Instructions for the task = Would you transcribe the whole listing exactly, minus its pictures?

• • • • •

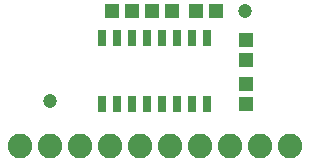
<source format=gbr>
G04 EAGLE Gerber RS-274X export*
G75*
%MOMM*%
%FSLAX34Y34*%
%LPD*%
%INSoldermask Top*%
%IPPOS*%
%AMOC8*
5,1,8,0,0,1.08239X$1,22.5*%
G01*
%ADD10R,0.803200X1.403200*%
%ADD11R,1.303200X1.203200*%
%ADD12R,1.203200X1.303200*%
%ADD13C,2.082800*%
%ADD14C,1.203200*%


D10*
X171450Y104200D03*
X158750Y104200D03*
X146050Y104200D03*
X133350Y104200D03*
X120650Y104200D03*
X107950Y104200D03*
X95250Y104200D03*
X82550Y104200D03*
X82550Y48200D03*
X95250Y48200D03*
X107950Y48200D03*
X120650Y48200D03*
X133350Y48200D03*
X146050Y48200D03*
X158750Y48200D03*
X171450Y48200D03*
D11*
X178680Y127000D03*
X161680Y127000D03*
X141850Y127000D03*
X124850Y127000D03*
D12*
X204546Y85378D03*
X204546Y102378D03*
D11*
X107560Y127000D03*
X90560Y127000D03*
D13*
X241300Y12700D03*
X215900Y12700D03*
X190500Y12700D03*
X165100Y12700D03*
X139700Y12700D03*
X114300Y12700D03*
X88900Y12700D03*
X63500Y12700D03*
X38100Y12700D03*
X12700Y12700D03*
D12*
X204521Y48193D03*
X204521Y65193D03*
D14*
X38100Y50800D03*
X203200Y127000D03*
M02*

</source>
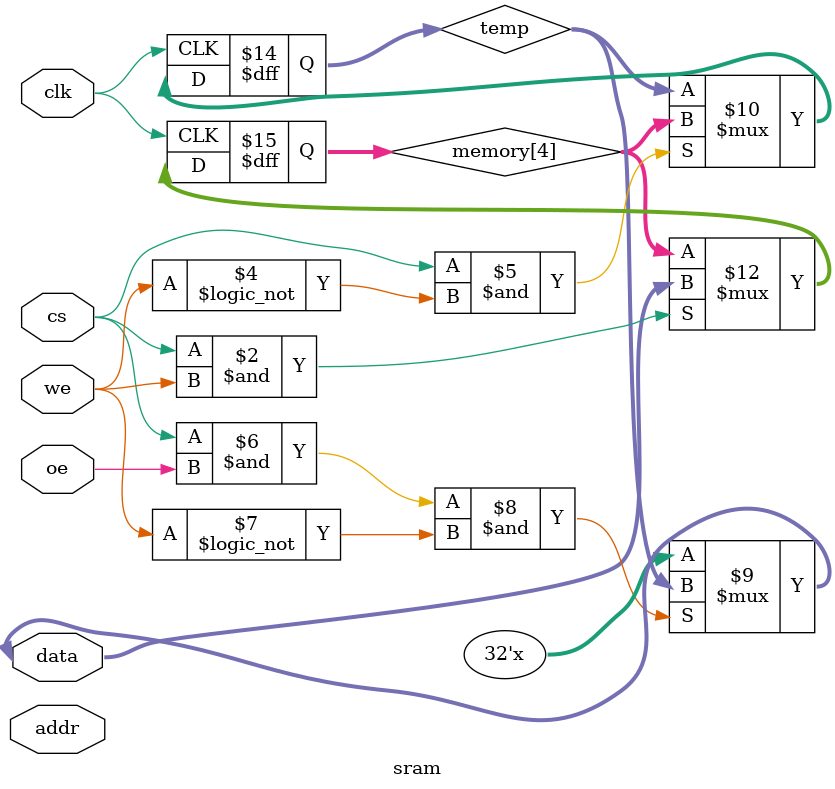
<source format=v>
module sram( clk,cs,we,oe,addr,data);
    parameter address=4,dataw=32,deep=16;
    input clk,cs,we,oe;
    input [address-1:0]addr;
    inout [dataw-1:0]data;
    reg [dataw-1:0]temp;
    reg [dataw-1:0]memory [deep:0];
    always@(posedge clk)
    begin
    if(cs&we)
    memory[address]<=data;
    end
    always@(posedge clk)
    begin
    if(cs& !we)
    temp<=memory[address];
    end
    assign data =(cs&oe&!we)?temp:'hz;
endmodule

</source>
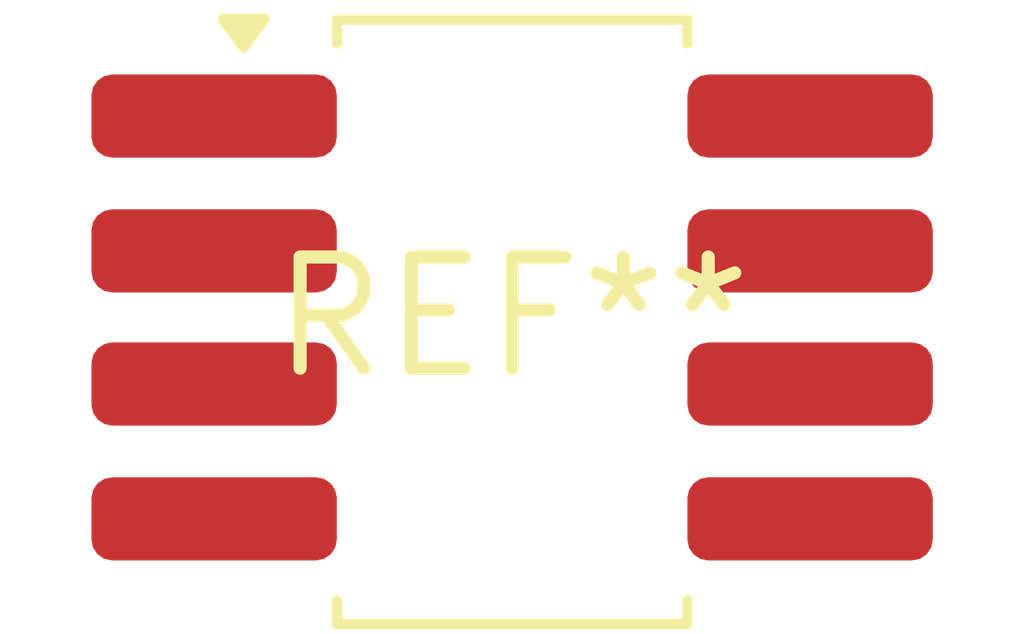
<source format=kicad_pcb>
(kicad_pcb (version 20240108) (generator pcbnew)

  (general
    (thickness 1.6)
  )

  (paper "A4")
  (layers
    (0 "F.Cu" signal)
    (31 "B.Cu" signal)
    (32 "B.Adhes" user "B.Adhesive")
    (33 "F.Adhes" user "F.Adhesive")
    (34 "B.Paste" user)
    (35 "F.Paste" user)
    (36 "B.SilkS" user "B.Silkscreen")
    (37 "F.SilkS" user "F.Silkscreen")
    (38 "B.Mask" user)
    (39 "F.Mask" user)
    (40 "Dwgs.User" user "User.Drawings")
    (41 "Cmts.User" user "User.Comments")
    (42 "Eco1.User" user "User.Eco1")
    (43 "Eco2.User" user "User.Eco2")
    (44 "Edge.Cuts" user)
    (45 "Margin" user)
    (46 "B.CrtYd" user "B.Courtyard")
    (47 "F.CrtYd" user "F.Courtyard")
    (48 "B.Fab" user)
    (49 "F.Fab" user)
    (50 "User.1" user)
    (51 "User.2" user)
    (52 "User.3" user)
    (53 "User.4" user)
    (54 "User.5" user)
    (55 "User.6" user)
    (56 "User.7" user)
    (57 "User.8" user)
    (58 "User.9" user)
  )

  (setup
    (pad_to_mask_clearance 0)
    (pcbplotparams
      (layerselection 0x00010fc_ffffffff)
      (plot_on_all_layers_selection 0x0000000_00000000)
      (disableapertmacros false)
      (usegerberextensions false)
      (usegerberattributes false)
      (usegerberadvancedattributes false)
      (creategerberjobfile false)
      (dashed_line_dash_ratio 12.000000)
      (dashed_line_gap_ratio 3.000000)
      (svgprecision 4)
      (plotframeref false)
      (viasonmask false)
      (mode 1)
      (useauxorigin false)
      (hpglpennumber 1)
      (hpglpenspeed 20)
      (hpglpendiameter 15.000000)
      (dxfpolygonmode false)
      (dxfimperialunits false)
      (dxfusepcbnewfont false)
      (psnegative false)
      (psa4output false)
      (plotreference false)
      (plotvalue false)
      (plotinvisibletext false)
      (sketchpadsonfab false)
      (subtractmaskfromsilk false)
      (outputformat 1)
      (mirror false)
      (drillshape 1)
      (scaleselection 1)
      (outputdirectory "")
    )
  )

  (net 0 "")

  (footprint "SOT-223-8" (layer "F.Cu") (at 0 0))

)

</source>
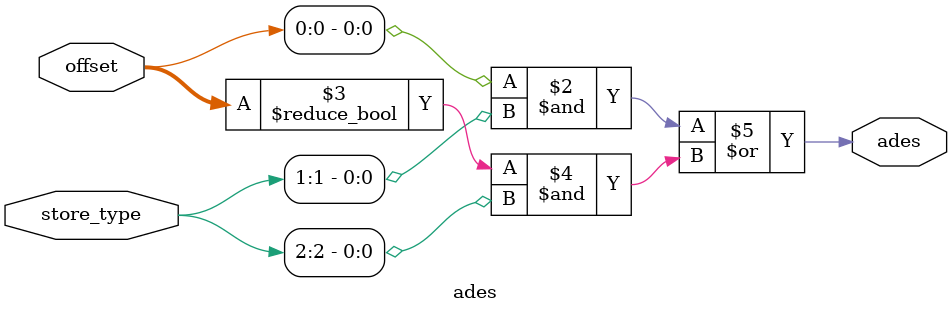
<source format=v>
module adel
(
    input  wire [4:0] load_type,
    input  wire [1:0] offset,
    output wire       adel
);

assign adel = (offset[0]!=0) & (load_type[2] | load_type[3])
            | (offset!=2'b0) & load_type[4];

endmodule

module ades
(
    input  wire [2:0] store_type,
    input  wire [1:0] offset,
    output wire       ades
);

assign ades = (offset[0]!=0) & store_type[1]
            | (offset!=2'b0) & store_type[2];

endmodule

</source>
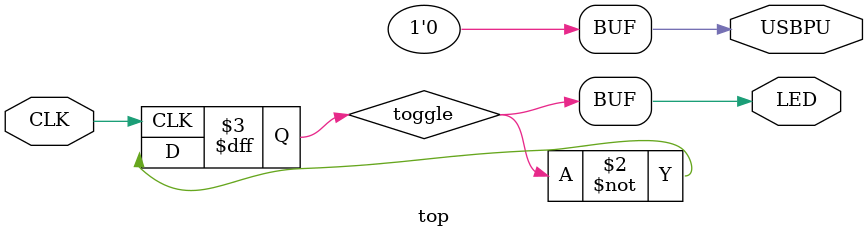
<source format=v>
module top (
    input CLK,    // 16MHz clock
    output LED,   // User/boot LED next to power LED
    output USBPU  // USB pull-up resistor
);
    // drive USB pull-up resistor to '0' to disable USB
    assign USBPU = 0;

    reg toggle;
    always @(posedge CLK) begin
        // toggles at half the CLK frequency, tinyfpga is 16MHz clock so maybe it's 8Mhz half the CLK frequency
        toggle <= ~toggle;
    end
    assign LED = toggle;
endmodule

</source>
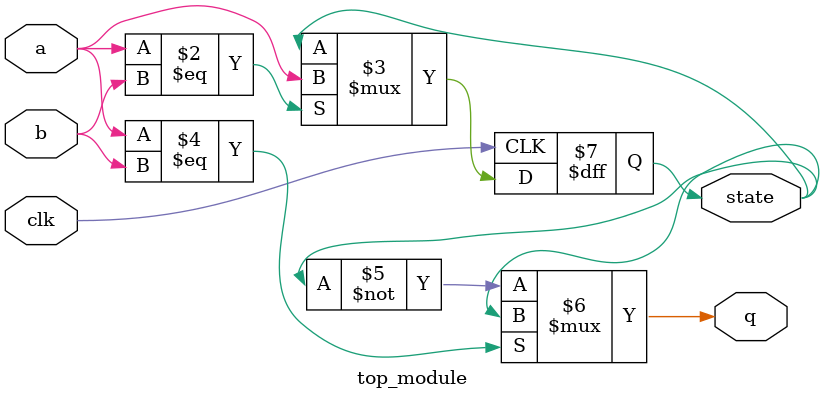
<source format=v>
module top_module (
    input clk,
    input a,
    input b,
    output q,
    output state  );
    always @(posedge clk) state<=(a==b)?a:state;
    assign q=(a==b)?state:~state;
endmodule

</source>
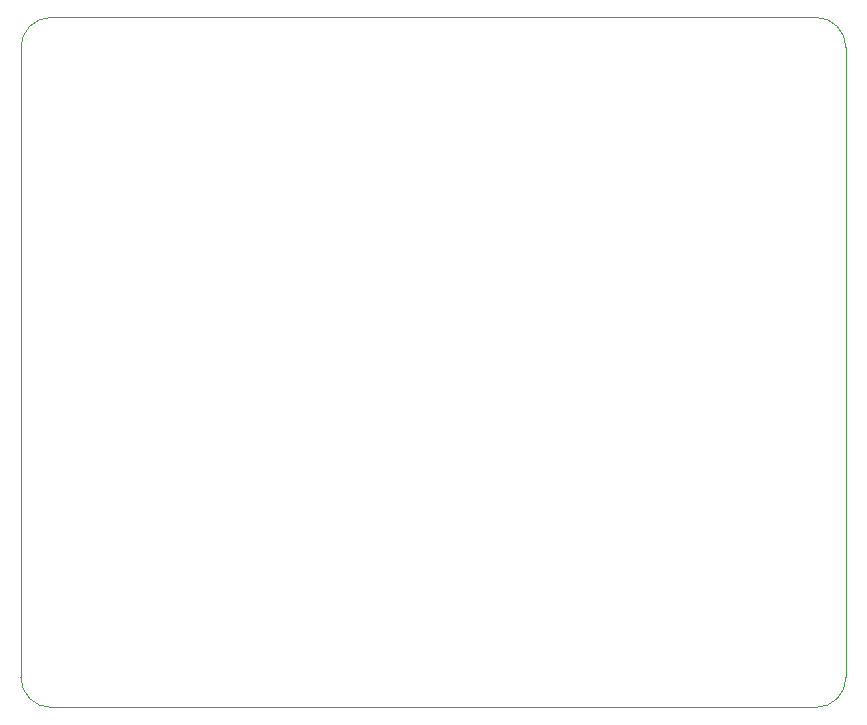
<source format=gbr>
%TF.GenerationSoftware,KiCad,Pcbnew,(5.1.6)-1*%
%TF.CreationDate,2021-04-07T17:42:24+02:00*%
%TF.ProjectId,constant_current,636f6e73-7461-46e7-945f-63757272656e,rev?*%
%TF.SameCoordinates,Original*%
%TF.FileFunction,Profile,NP*%
%FSLAX46Y46*%
G04 Gerber Fmt 4.6, Leading zero omitted, Abs format (unit mm)*
G04 Created by KiCad (PCBNEW (5.1.6)-1) date 2021-04-07 17:42:24*
%MOMM*%
%LPD*%
G01*
G04 APERTURE LIST*
%TA.AperFunction,Profile*%
%ADD10C,0.050000*%
%TD*%
G04 APERTURE END LIST*
D10*
X102870000Y-22860000D02*
G75*
G02*
X105410000Y-25400000I0J-2540000D01*
G01*
X105410000Y-78740000D02*
G75*
G02*
X102870000Y-81280000I-2540000J0D01*
G01*
X101600000Y-22860000D02*
X102870000Y-22860000D01*
X101600000Y-81280000D02*
X102870000Y-81280000D01*
X105410000Y-25400000D02*
X105410000Y-78740000D01*
X38100000Y-81280000D02*
G75*
G02*
X35560000Y-78740000I0J2540000D01*
G01*
X35560000Y-25400000D02*
G75*
G02*
X38100000Y-22860000I2540000J0D01*
G01*
X35560000Y-78740000D02*
X35560000Y-25400000D01*
X101600000Y-81280000D02*
X38100000Y-81280000D01*
X38100000Y-22860000D02*
X101600000Y-22860000D01*
M02*

</source>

• • • • •

Response =
<source format=gbr>
G04 EAGLE Gerber RS-274X export*
G75*
%MOMM*%
%FSLAX34Y34*%
%LPD*%
%INSoldermask Top*%
%IPPOS*%
%AMOC8*
5,1,8,0,0,1.08239X$1,22.5*%
G01*
%ADD10R,0.803200X1.403200*%
%ADD11R,1.303200X1.203200*%
%ADD12R,1.203200X1.303200*%
%ADD13C,2.082800*%
%ADD14C,1.203200*%


D10*
X171450Y104200D03*
X158750Y104200D03*
X146050Y104200D03*
X133350Y104200D03*
X120650Y104200D03*
X107950Y104200D03*
X95250Y104200D03*
X82550Y104200D03*
X82550Y48200D03*
X95250Y48200D03*
X107950Y48200D03*
X120650Y48200D03*
X133350Y48200D03*
X146050Y48200D03*
X158750Y48200D03*
X171450Y48200D03*
D11*
X178680Y127000D03*
X161680Y127000D03*
X141850Y127000D03*
X124850Y127000D03*
D12*
X204546Y85378D03*
X204546Y102378D03*
D11*
X107560Y127000D03*
X90560Y127000D03*
D13*
X241300Y12700D03*
X215900Y12700D03*
X190500Y12700D03*
X165100Y12700D03*
X139700Y12700D03*
X114300Y12700D03*
X88900Y12700D03*
X63500Y12700D03*
X38100Y12700D03*
X12700Y12700D03*
D12*
X204521Y48193D03*
X204521Y65193D03*
D14*
X38100Y50800D03*
X203200Y127000D03*
M02*

</source>
<source format=v>
module sram( clk,cs,we,oe,addr,data);
    parameter address=4,dataw=32,deep=16;
    input clk,cs,we,oe;
    input [address-1:0]addr;
    inout [dataw-1:0]data;
    reg [dataw-1:0]temp;
    reg [dataw-1:0]memory [deep:0];
    always@(posedge clk)
    begin
    if(cs&we)
    memory[address]<=data;
    end
    always@(posedge clk)
    begin
    if(cs& !we)
    temp<=memory[address];
    end
    assign data =(cs&oe&!we)?temp:'hz;
endmodule

</source>
<source format=kicad_pcb>
(kicad_pcb (version 20240108) (generator pcbnew)

  (general
    (thickness 1.6)
  )

  (paper "A4")
  (layers
    (0 "F.Cu" signal)
    (31 "B.Cu" signal)
    (32 "B.Adhes" user "B.Adhesive")
    (33 "F.Adhes" user "F.Adhesive")
    (34 "B.Paste" user)
    (35 "F.Paste" user)
    (36 "B.SilkS" user "B.Silkscreen")
    (37 "F.SilkS" user "F.Silkscreen")
    (38 "B.Mask" user)
    (39 "F.Mask" user)
    (40 "Dwgs.User" user "User.Drawings")
    (41 "Cmts.User" user "User.Comments")
    (42 "Eco1.User" user "User.Eco1")
    (43 "Eco2.User" user "User.Eco2")
    (44 "Edge.Cuts" user)
    (45 "Margin" user)
    (46 "B.CrtYd" user "B.Courtyard")
    (47 "F.CrtYd" user "F.Courtyard")
    (48 "B.Fab" user)
    (49 "F.Fab" user)
    (50 "User.1" user)
    (51 "User.2" user)
    (52 "User.3" user)
    (53 "User.4" user)
    (54 "User.5" user)
    (55 "User.6" user)
    (56 "User.7" user)
    (57 "User.8" user)
    (58 "User.9" user)
  )

  (setup
    (pad_to_mask_clearance 0)
    (pcbplotparams
      (layerselection 0x00010fc_ffffffff)
      (plot_on_all_layers_selection 0x0000000_00000000)
      (disableapertmacros false)
      (usegerberextensions false)
      (usegerberattributes false)
      (usegerberadvancedattributes false)
      (creategerberjobfile false)
      (dashed_line_dash_ratio 12.000000)
      (dashed_line_gap_ratio 3.000000)
      (svgprecision 4)
      (plotframeref false)
      (viasonmask false)
      (mode 1)
      (useauxorigin false)
      (hpglpennumber 1)
      (hpglpenspeed 20)
      (hpglpendiameter 15.000000)
      (dxfpolygonmode false)
      (dxfimperialunits false)
      (dxfusepcbnewfont false)
      (psnegative false)
      (psa4output false)
      (plotreference false)
      (plotvalue false)
      (plotinvisibletext false)
      (sketchpadsonfab false)
      (subtractmaskfromsilk false)
      (outputformat 1)
      (mirror false)
      (drillshape 1)
      (scaleselection 1)
      (outputdirectory "")
    )
  )

  (net 0 "")

  (footprint "SOT-223-8" (layer "F.Cu") (at 0 0))

)

</source>
<source format=v>
module adel
(
    input  wire [4:0] load_type,
    input  wire [1:0] offset,
    output wire       adel
);

assign adel = (offset[0]!=0) & (load_type[2] | load_type[3])
            | (offset!=2'b0) & load_type[4];

endmodule

module ades
(
    input  wire [2:0] store_type,
    input  wire [1:0] offset,
    output wire       ades
);

assign ades = (offset[0]!=0) & store_type[1]
            | (offset!=2'b0) & store_type[2];

endmodule

</source>
<source format=v>
module top (
    input CLK,    // 16MHz clock
    output LED,   // User/boot LED next to power LED
    output USBPU  // USB pull-up resistor
);
    // drive USB pull-up resistor to '0' to disable USB
    assign USBPU = 0;

    reg toggle;
    always @(posedge CLK) begin
        // toggles at half the CLK frequency, tinyfpga is 16MHz clock so maybe it's 8Mhz half the CLK frequency
        toggle <= ~toggle;
    end
    assign LED = toggle;
endmodule

</source>
<source format=v>
module top_module (
    input clk,
    input a,
    input b,
    output q,
    output state  );
    always @(posedge clk) state<=(a==b)?a:state;
    assign q=(a==b)?state:~state;
endmodule

</source>
<source format=gbr>
%TF.GenerationSoftware,KiCad,Pcbnew,(5.1.6)-1*%
%TF.CreationDate,2021-04-07T17:42:24+02:00*%
%TF.ProjectId,constant_current,636f6e73-7461-46e7-945f-63757272656e,rev?*%
%TF.SameCoordinates,Original*%
%TF.FileFunction,Profile,NP*%
%FSLAX46Y46*%
G04 Gerber Fmt 4.6, Leading zero omitted, Abs format (unit mm)*
G04 Created by KiCad (PCBNEW (5.1.6)-1) date 2021-04-07 17:42:24*
%MOMM*%
%LPD*%
G01*
G04 APERTURE LIST*
%TA.AperFunction,Profile*%
%ADD10C,0.050000*%
%TD*%
G04 APERTURE END LIST*
D10*
X102870000Y-22860000D02*
G75*
G02*
X105410000Y-25400000I0J-2540000D01*
G01*
X105410000Y-78740000D02*
G75*
G02*
X102870000Y-81280000I-2540000J0D01*
G01*
X101600000Y-22860000D02*
X102870000Y-22860000D01*
X101600000Y-81280000D02*
X102870000Y-81280000D01*
X105410000Y-25400000D02*
X105410000Y-78740000D01*
X38100000Y-81280000D02*
G75*
G02*
X35560000Y-78740000I0J2540000D01*
G01*
X35560000Y-25400000D02*
G75*
G02*
X38100000Y-22860000I2540000J0D01*
G01*
X35560000Y-78740000D02*
X35560000Y-25400000D01*
X101600000Y-81280000D02*
X38100000Y-81280000D01*
X38100000Y-22860000D02*
X101600000Y-22860000D01*
M02*

</source>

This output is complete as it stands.